(Beginning of DATA FOR THE TASK)

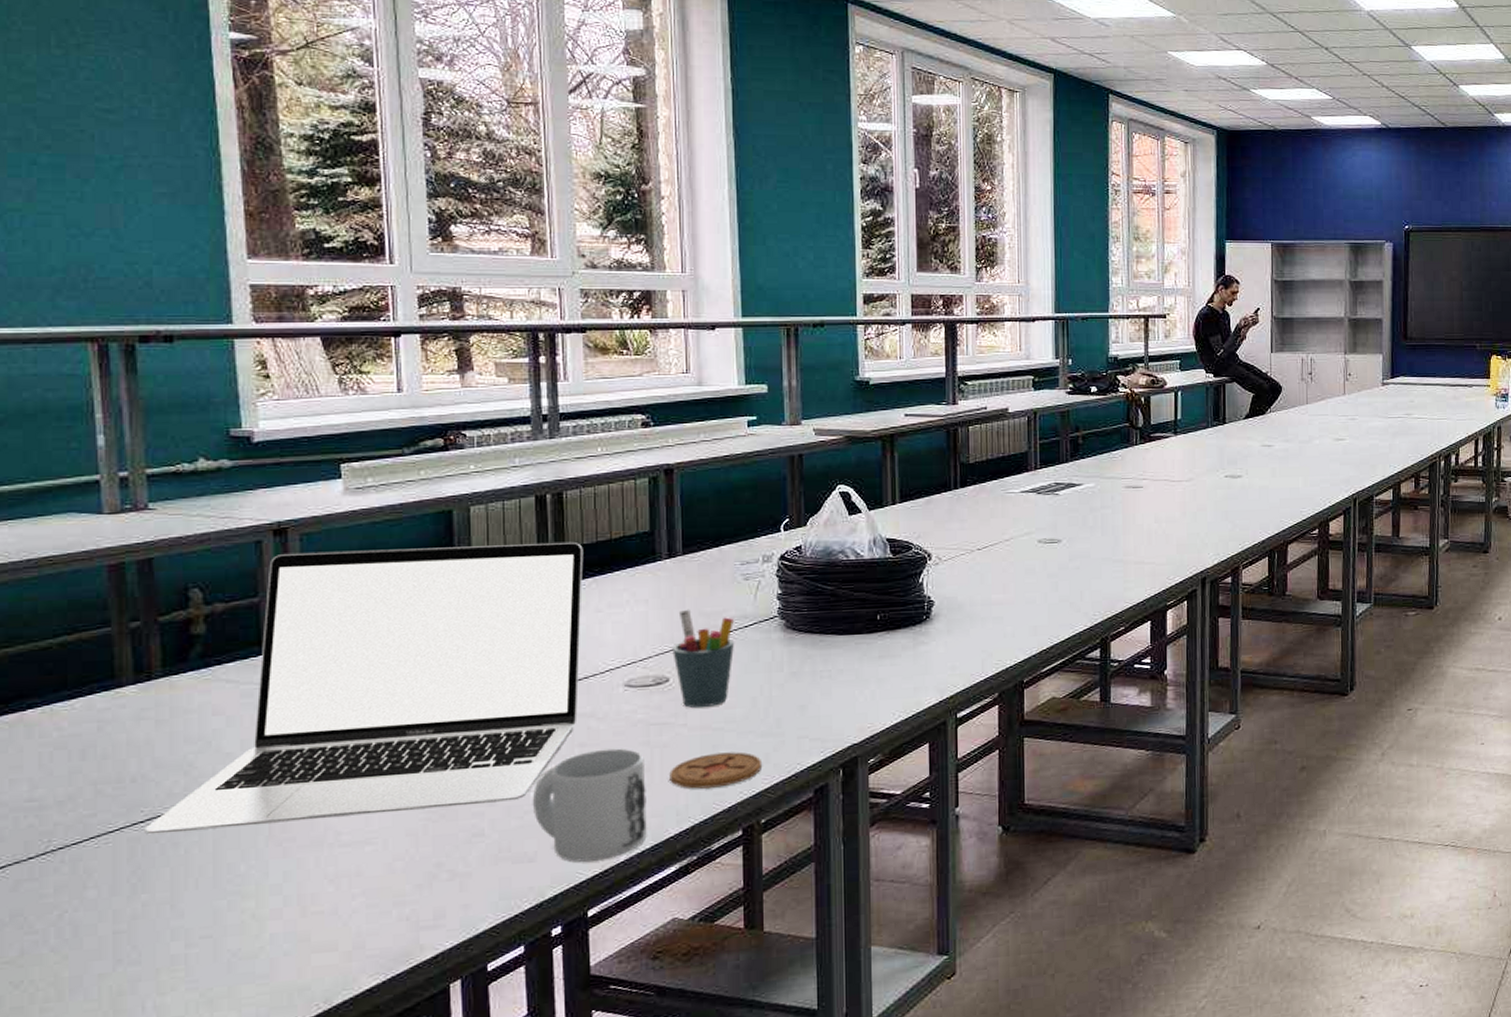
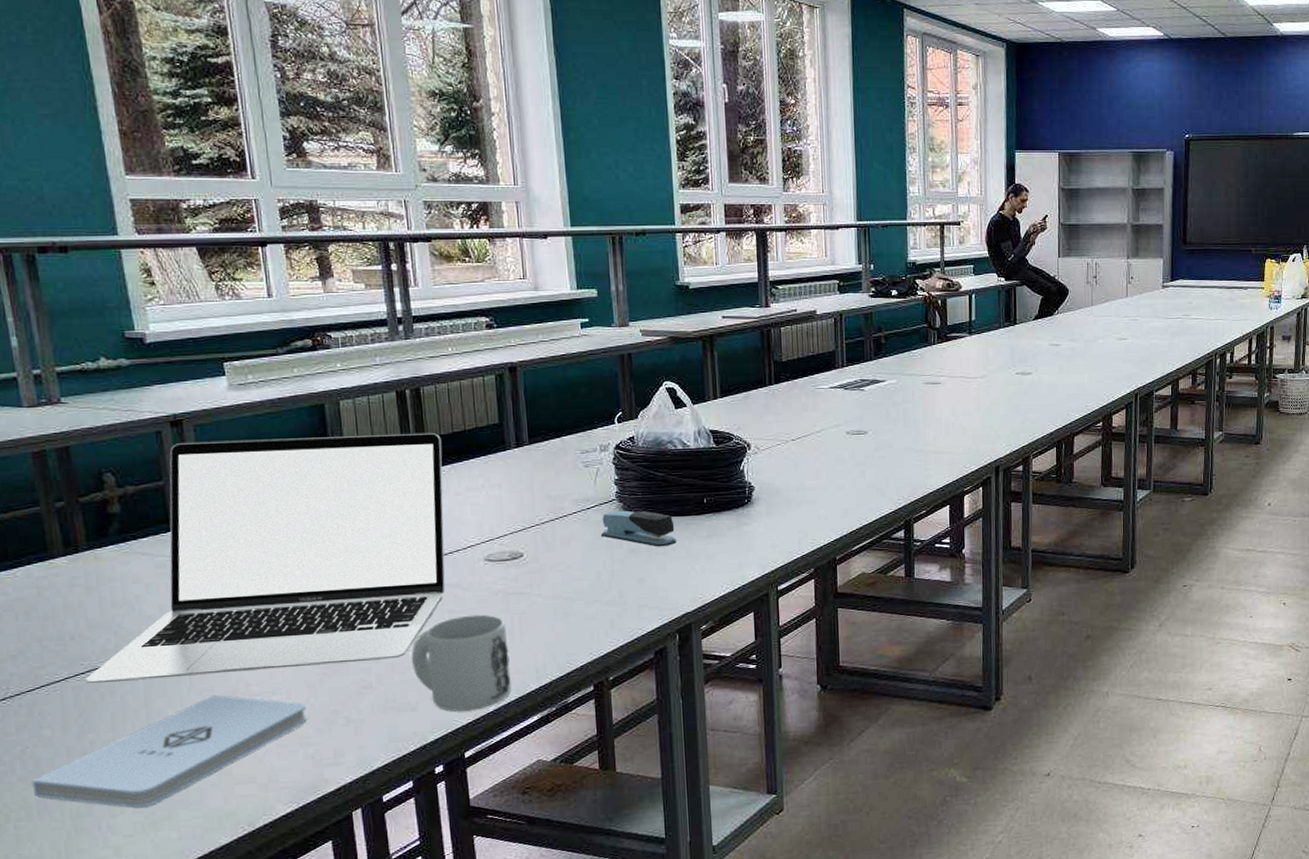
notepad: none [67,845,406,984] -> present [31,694,308,808]
coaster: present [669,752,763,789] -> none [528,618,609,650]
pen holder: present [672,609,735,708] -> none [524,492,579,580]
stapler: none [760,628,845,670] -> present [601,510,677,547]

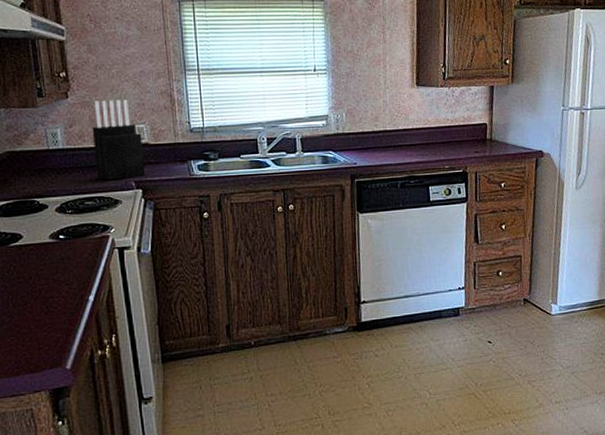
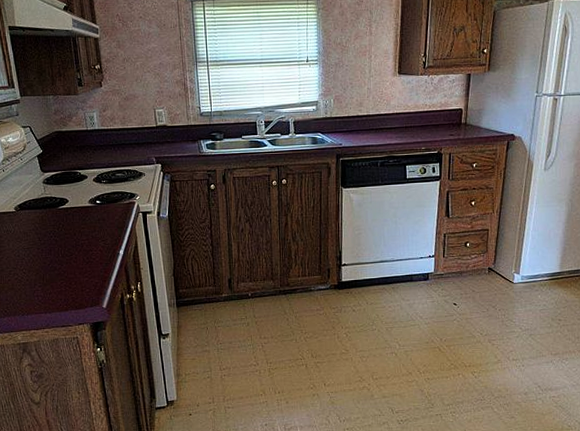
knife block: present [92,99,145,181] -> none [121,88,163,156]

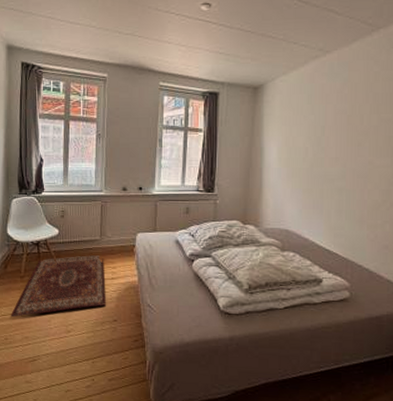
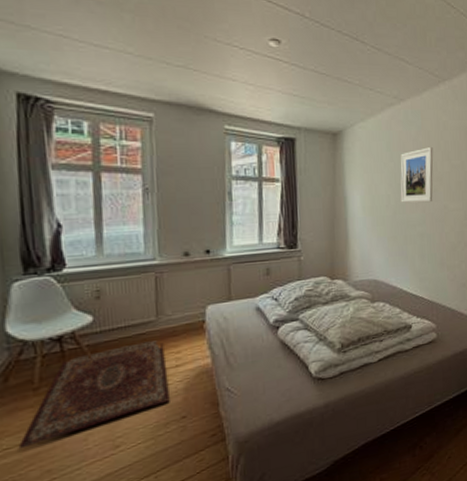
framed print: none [319,100,360,157] -> present [400,147,433,203]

(End of DATA FOR THE TASK)

■ **WHAT YOU NEED TO DO**
Leave the pictures out. Extract exactly the lines running from the one with "pen holder: present" through the last entry, both ends included.

■ **RESPONSE TO THIS TASK**
pen holder: present [672,609,735,708] -> none [524,492,579,580]
stapler: none [760,628,845,670] -> present [601,510,677,547]

knife block: present [92,99,145,181] -> none [121,88,163,156]

framed print: none [319,100,360,157] -> present [400,147,433,203]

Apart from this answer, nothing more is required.